At the time of the explosion, Soviet authorities tried to conceal the tragedy, lied and their reprehensible actions caused untold death and illness.
Early on, the estimates from sources on both side of the Iron Curtain suggested that as many as 15,000 people could already be dead from the accident. Decades later, the world had learned that about 300,000 people were ultimately impacted by the disaster, but no one will ever really know the full tally of human suffering. And all the way until the end of the Cold War, the official Soviet numbers placed the death toll at the absurdly low number of 31.
During my first visit to Chernobyl, I recall how the nearby city of Prypiat appeared frozen in time, with children’s toys lifeless on the ground. A frozen playground here and weathered ‘Pravda’ newspapers from the day of the explosion there.

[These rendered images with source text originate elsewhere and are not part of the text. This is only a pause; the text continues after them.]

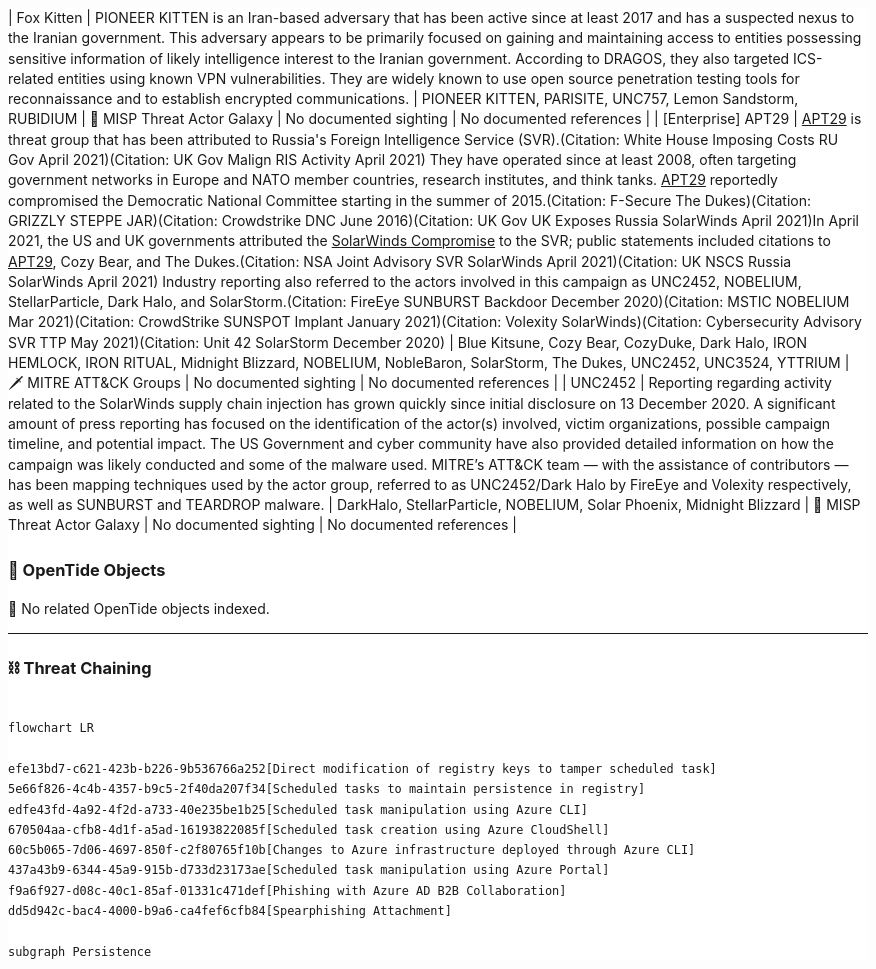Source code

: | Fox Kitten              | PIONEER KITTEN is an Iran-based adversary that has been active since at least 2017 and has a suspected nexus to the Iranian government. This adversary appears to be primarily focused on gaining and maintaining access to entities possessing sensitive information of likely intelligence interest to the Iranian government. According to DRAGOS, they also targeted ICS-related entities using known VPN vulnerabilities. They are widely known to use open source penetration testing tools for reconnaissance and to establish encrypted communications.                                                                                                                                                                                                                                                                                                                                                                                                                                                                                                                                                                                                                                                                                                                                                                                                                                                                                                                              | PIONEER KITTEN, PARISITE, UNC757, Lemon Sandstorm, RUBIDIUM                                                                                                        | 🌌 MISP Threat Actor Galaxy | No documented sighting | No documented references |
| [Enterprise] APT29      | [APT29](https://attack.mitre.org/groups/G0016) is threat group that has been attributed to Russia's Foreign Intelligence Service (SVR).(Citation: White House Imposing Costs RU Gov April 2021)(Citation: UK Gov Malign RIS Activity April 2021) They have operated since at least 2008, often targeting government networks in Europe and NATO member countries, research institutes, and think tanks. [APT29](https://attack.mitre.org/groups/G0016) reportedly compromised the Democratic National Committee starting in the summer of 2015.(Citation: F-Secure The Dukes)(Citation: GRIZZLY STEPPE JAR)(Citation: Crowdstrike DNC June 2016)(Citation: UK Gov UK Exposes Russia SolarWinds April 2021)In April 2021, the US and UK governments attributed the [SolarWinds Compromise](https://attack.mitre.org/campaigns/C0024) to the SVR; public statements included citations to [APT29](https://attack.mitre.org/groups/G0016), Cozy Bear, and The Dukes.(Citation: NSA Joint Advisory SVR SolarWinds April 2021)(Citation: UK NSCS Russia SolarWinds April 2021) Industry reporting also referred to the actors involved in this campaign as UNC2452, NOBELIUM, StellarParticle, Dark Halo, and SolarStorm.(Citation: FireEye SUNBURST Backdoor December 2020)(Citation: MSTIC NOBELIUM Mar 2021)(Citation: CrowdStrike SUNSPOT Implant January 2021)(Citation: Volexity SolarWinds)(Citation: Cybersecurity Advisory SVR TTP May 2021)(Citation: Unit 42 SolarStorm December 2020) | Blue Kitsune, Cozy Bear, CozyDuke, Dark Halo, IRON HEMLOCK, IRON RITUAL, Midnight Blizzard, NOBELIUM, NobleBaron, SolarStorm, The Dukes, UNC2452, UNC3524, YTTRIUM | 🗡️ MITRE ATT&CK Groups     | No documented sighting | No documented references |
| UNC2452                 | Reporting regarding activity related to the SolarWinds supply chain injection has grown quickly since initial disclosure on 13 December 2020. A significant amount of press reporting has focused on the identification of the actor(s) involved, victim organizations, possible campaign timeline, and potential impact. The US Government and cyber community have also provided detailed information on how the campaign was likely conducted and some of the malware used.  MITRE’s ATT&CK team — with the assistance of contributors — has been mapping techniques used by the actor group, referred to as UNC2452/Dark Halo by FireEye and Volexity respectively, as well as SUNBURST and TEARDROP malware.                                                                                                                                                                                                                                                                                                                                                                                                                                                                                                                                                                                                                                                                                                                                                                            | DarkHalo, StellarParticle, NOBELIUM, Solar Phoenix, Midnight Blizzard                                                                                              | 🌌 MISP Threat Actor Galaxy | No documented sighting | No documented references |

### 🌊 OpenTide Objects
🚫 No related OpenTide objects indexed.





 --- 

### ⛓️ Threat Chaining

```mermaid

flowchart LR

efe13bd7-c621-423b-b226-9b536766a252[Direct modification of registry keys to tamper scheduled task]
5e66f826-4c4b-4357-b9c5-2f40da207f34[Scheduled tasks to maintain persistence in registry]
edfe43fd-4a92-4f2d-a733-40e235be1b25[Scheduled task manipulation using Azure CLI]
670504aa-cfb8-4d1f-a5ad-16193822085f[Scheduled task creation using Azure CloudShell]
60c5b065-7d06-4697-850f-c2f80765f10b[Changes to Azure infrastructure deployed through Azure CLI]
437a43b9-6344-45a9-915b-d733d23173ae[Scheduled task manipulation using Azure Portal]
f9a6f927-d08c-40c1-85af-01331c471def[Phishing with Azure AD B2B Collaboration]
dd5d942c-bac4-4000-b9a6-ca4fef6cfb84[Spearphishing Attachment]

subgraph Persistence
```

[1]: https://redcanary.com/threat-detection-report/techniques/windows-command-shell/
[2]: https://www.microsoft.com/en-us/security/blog/2022/04/12/tarrask-malware-uses-scheduled-tasks-for-defense-evasion/
[3]: https://attack.mitre.org/techniques/T1053/005/
[4]: https://learn.microsoft.com/en-us/troubleshoot/developer/webapps/iis/general/use-registry-keys
[5]: https://dmfrsecurity.com/2021/09/07/scheduled-task-persistence/
[6]: https://www.cyborgsecurity.com/cyborg-labs/hunting-for-persistence-registry-run-keys-startup-folder
[7]: https://github.com/netero1010/GhostTask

Recalling those tragic events, former deputy director of the plant Sergei Parashin told SKY News years later: it is “hard for the younger generation to imagine that we lived at a time when information was restricted. We didn't have many truths. But this truth was a lie.”
In the case of Chernobyl, it was the Swedes who blew the whistle. In the case of the coronavirus outbreak in China, it was brave doctors such as Li Wenliang - and on Dec. 31 2019, Taiwan’s Centre for Disease Control.
In my forthcoming book, Digital Pandemic, I draw parallels between how Soviet authorities handled the Chernobyl disaster then - and how some three decades later the Chinese Communist Party used eerily similar tactics to conceal the Covid-19 outbreak from their own citizens and the world.
As I wrote for CNN Opinion in February 2020: “that manipulation and suppression (by authorities in Beijing) of information is what allowed the wide spread of the novel coronavirus in the first place.”